Highlights & Insights¶
- Theoretical elegance: The loss function is naturally derived from Monte Carlo integration and Picard iteration, with clear geometric intuition (tangent → secant).
- Highly stable training: By sharing the same targets as the diffusion model, the problematic derivative terms found in consistency models are entirely avoided.
- Simple implementation: The approach is largely parallel to diffusion model training, requiring no additional discriminators, score distillation, or other complex components.
- High training efficiency: Only 1% of the teacher model's training budget is required.
Limitations & Future Work¶
- A significant performance gap remains between 1-step and 8-step generation; large-step transitions remain challenging.
- ImageNet performance relies on CFG; the theoretical relationship between CFG and secant losses is not fully explored.
- Training data is required, which may be limiting in data-scarce scenarios.
- Secant accuracy guarantees are local; global extension relies on bootstrapping.
Related Work & Insights¶
- The proposed method stands in a "differentiation vs. integration" duality with consistency models, using integration to circumvent the instabilities introduced by differentiation.

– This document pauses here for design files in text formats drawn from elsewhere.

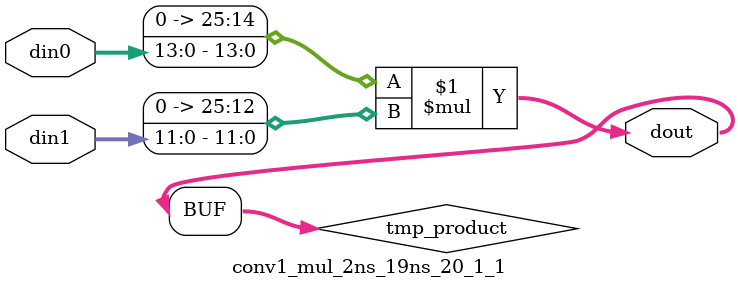
<source format=v>

`timescale 1 ns / 1 ps

 module conv1_mul_2ns_19ns_20_1_1(din0, din1, dout);
parameter ID = 1;
parameter NUM_STAGE = 0;
parameter din0_WIDTH = 14;
parameter din1_WIDTH = 12;
parameter dout_WIDTH = 26;

input [din0_WIDTH - 1 : 0] din0; 
input [din1_WIDTH - 1 : 0] din1; 
output [dout_WIDTH - 1 : 0] dout;

wire signed [dout_WIDTH - 1 : 0] tmp_product;
























assign tmp_product = $signed({1'b0, din0}) * $signed({1'b0, din1});











assign dout = tmp_product;





















endmodule

</source>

- The approach is related to the multi-time training strategy of Rectified Flow, but secant losses place greater emphasis on local accuracy.
- The method can be viewed as an effective intermediate solution between fast samplers and distillation methods.
Rating¶
- Novelty: ⭐⭐⭐⭐⭐ — Reframes the few-step generation problem from an integration perspective, forming an elegant duality with consistency models.
- Experimental Thoroughness: ⭐⭐⭐⭐ — Thorough evaluation on CIFAR-10 and ImageNet, though text-to-image validation is absent.
- Writing Quality: ⭐⭐⭐⭐⭐ — Geometric intuition, theoretical derivation, and experimental validation are presented in a clear, well-structured progression.
- Value: ⭐⭐⭐⭐ — Provides a stable and concise few-step diffusion solution that is training-friendly.